● SOURCE DOCUMENT:
----

The sounding features of image sequences are to vary with space and time which becomes a key interest of researches. These features are termed as spatiotemporal features which are described by Harris 3D [2] Cuboid, Hessian, HOF [3], etc. Moreover, we introduced depth features [2, 4,5,6] also as the major part of this work.

1.1 Depth Map Information

Depth maps are the image frames which have per pixel depth information extracted from natural images; i.e., the pixel value of the object is varying due to the lack of flatness. The varied pixel information in the different plane of the part of any object is classified by its depth information. The depth maps of the images can be created by taking images by different views and angles which become the source of depth image information [6].

Several depth sensors are available in the market to capture depth images, e.g., Kinect SDK launched by Microsoft in the year 2011. Human activities may be categorized in various sub-categories which include pose estimation, gesture classification, single person, and group activities with any object or communication in the context of social media analytics [7].

1.2 Research Motivation and Challenges

Depth data provides the information with minimum noise which enhances the efficiency of the human action recognition system. Depth map-based recognition [1] of human activities opens a new door for researchers as it is being a novel technique of human activity recognition. Working with space–time interest point (STIP) for feature extraction, it creates a huge amount of multidimensional data which is very hard to process without rich processing devices.

The scope of research work is still open due to the lack of literature on depth map-based processing. Comparatively, high accuracy and cost-effectiveness ensure that depth information-based research is highly ranked. Human activity may involve as a single-person activity like gesture or action performed or two-person interaction, or it may also be a group activity as per the context. Our goal is to recognize all these ongoing activities with the help of depth image frames taken from a depth camera or depth images created by some other means.

The real-life action recognition becomes an emergent challenge in multimodal group communication when the communication is randomly started and ended by the participant in parallel fashion. How to train the machine to determine the various modes of activities by many persons together. This always requires a multimodal feature descriptor to deal with inter-class ambiguity, intra-class variation, and occlusion. In Table 1, a review of available depth datasets is presented.

Table 1 Depth datasets available on human actions

Full size table

Table 2 Meta data feature vector computation

Full size table

Reaming text of the work is organized as follows. The related work and system architecture of the proposed work are explained in Sects. 2 and 3, respectively. Experimental evaluations and result discussion are presented in Sects. 4 and 5. Finally, in Sect. 6, the work is concluded with future directions of natural vision limitations to get resolve by deep learning networks.

----

● MATERIAL PROVIDED:
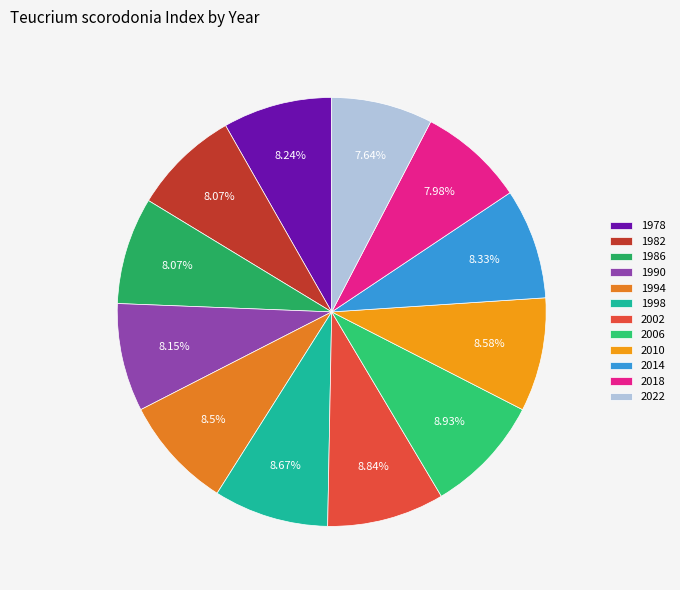

To the nearest percent, what is the difference between the largest and smallest slice percentages?

1%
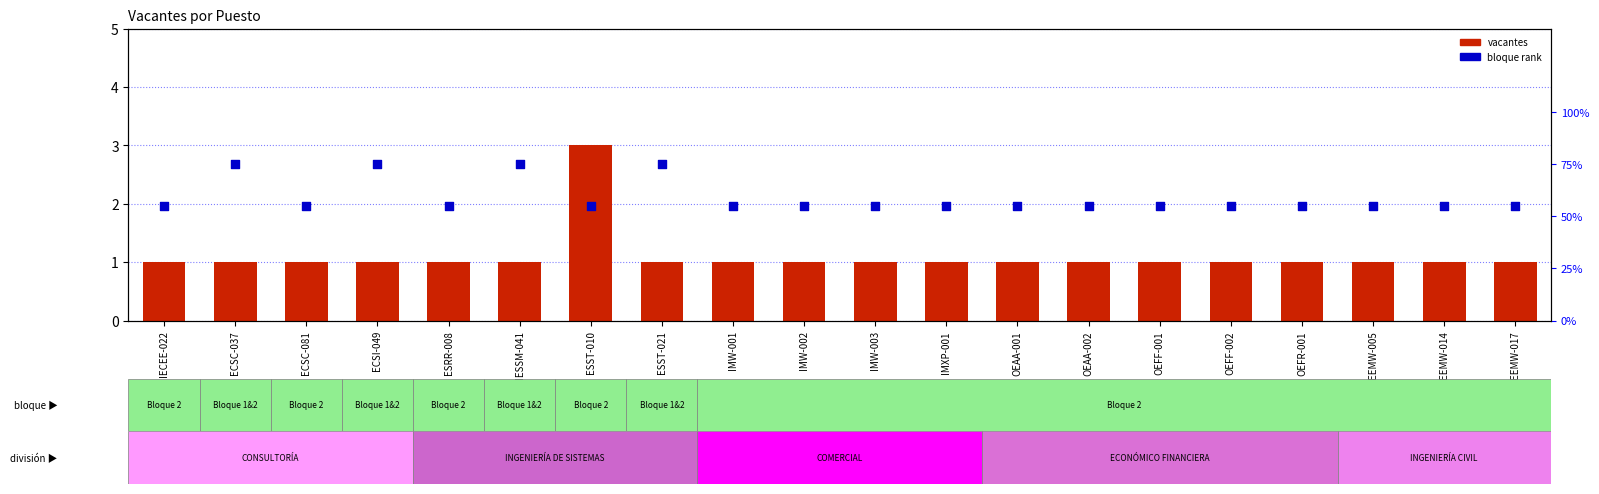

Which series contains the lowest Y value?

vacantes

----

● REQUIRED WORK:
1/ Answer each question from the passage on depth-based action recognition.
(a) Which company launched the Kinect SDK, and in what year?
(b) According to the passage, what does working with space–time interest points (STIP) for feature extraction create?
(c) In which section is the work concluded?
2/ Reproduce the passage on depth-based action recognition word for word, from "Several depth sensors" to "rich processing devices.".
None of the lines is needed here.

● ACTIVITY ANSWERS:
1/
(a) Microsoft, in 2011.
(b) It creates a huge amount of multidimensional data that is very hard to process without rich processing devices.
(c) Section 6.

2/
Several depth sensors are available in the market to capture depth images, e.g., Kinect SDK launched by Microsoft in the year 2011. Human activities may be categorized in various sub-categories which include pose estimation, gesture classification, single person, and group activities with any object or communication in the context of social media analytics [7].

1.2 Research Motivation and Challenges

Depth data provides the information with minimum noise which enhances the efficiency of the human action recognition system. Depth map-based recognition [1] of human activities opens a new door for researchers as it is being a novel technique of human activity recognition. Working with space–time interest point (STIP) for feature extraction, it creates a huge amount of multidimensional data which is very hard to process without rich processing devices.